I can’t believe that the end of 2021 is already in sight and looking back I have to say that we have seen some interesting events. If I had to characterize it from a security standpoint, I would say this is the year of Attacks on the supply chain. Before January, most of us had rarely heard the term, but then Solarwinds, Kaseya, and others were on the news and we’d heard it all year round.
Noticeably closer to home that we all had to deal with Print Nightmare, including the vulnerabilities and the series of software updates and configuration changes required to address them. The news has subsided, but it was a hot topic of discussion from June to September. Let’s hope for a few quiet weeks to end the year over the holidays.
I mentioned last month that the Cybersecurity and Infrastructure Security Agency released a list of around 200 vulnerabilities that civil federal agencies need to fix in just two short weeks. this perform, Part of Binding company guidelines 22-01: Reduction of the significant risk of known exploited vulnerabilities, has been expanded and now provides for additional deadlines until May 2022, in which the added vulnerabilities must be remedied.
But this directive requires much more than just updating the systems to fix the vulnerabilities.
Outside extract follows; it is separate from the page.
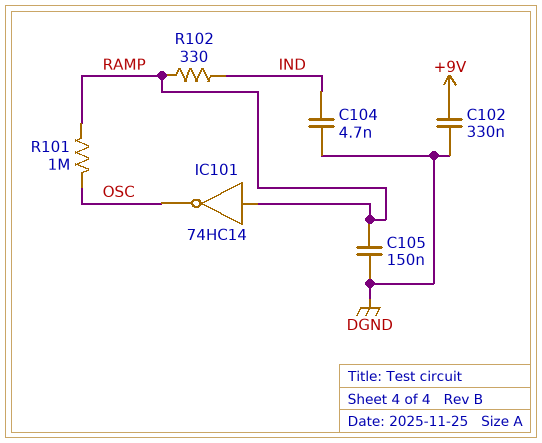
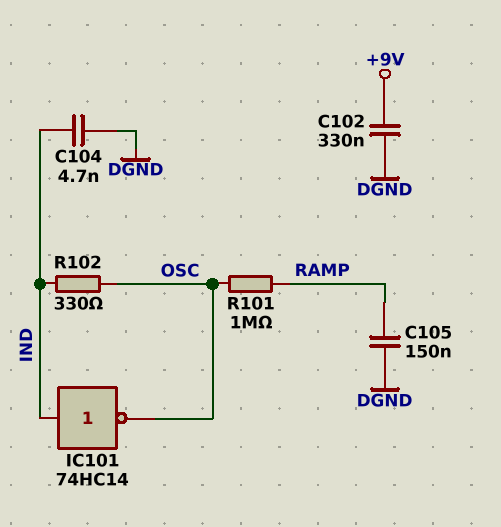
IC101: NOT 74HC14 (in RAMP, out OSC) -> NOT 74HC14 (in IND, out OSC)
R102: 330 (IND, RAMP) -> 330 (IND, OSC)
To paraphrase the guideline, the authorities concerned must also have guidelines in place to a) establish a process to manage the vulnerabilities, b) assign staff to manage this process, c) identify measures to carry out the process, d) validate and Enforcing the process; and e) providing tracking and reporting on the process.
While there are older vulnerabilities from 2014, most of these vulnerabilities date from 2020-2021, and updating an entire organization can take months of planning and execution if there is no efficient patch management infrastructure in place.
Two of the best sources of information for such an infrastructure can be found at the Center for Information Security (CIS) 18 Critical Security Controls and the NIST cybersecurity framework. These documents can help you combine policies, procedures, and the software of your choice into a comprehensive security program that is tailored to your business. You can also choose to tactically tackle a smaller function like patch and remediation and slowly add other aspects like account management, data recovery, disaster recovery, and so on.
Every organization is unique, but so are the infrastructures recommended by CIS and NIST provide a common set of definitions and a comprehensive set of requirements to operate on. Assuming we have a few quiet weeks after Patch Tuesday, take a moment to benchmark your program against these and see how you fare. There may be room for improvement that you haven’t thought of before.
I expect a very light patch Tuesday, as it’s already mid-December and many vendors have already released their updates for the month.
December 2021 Patch Tuesday forecast
I wish everyone a Merry Christmas and hope that you can finally have a good time with relatives and friends. Be sure!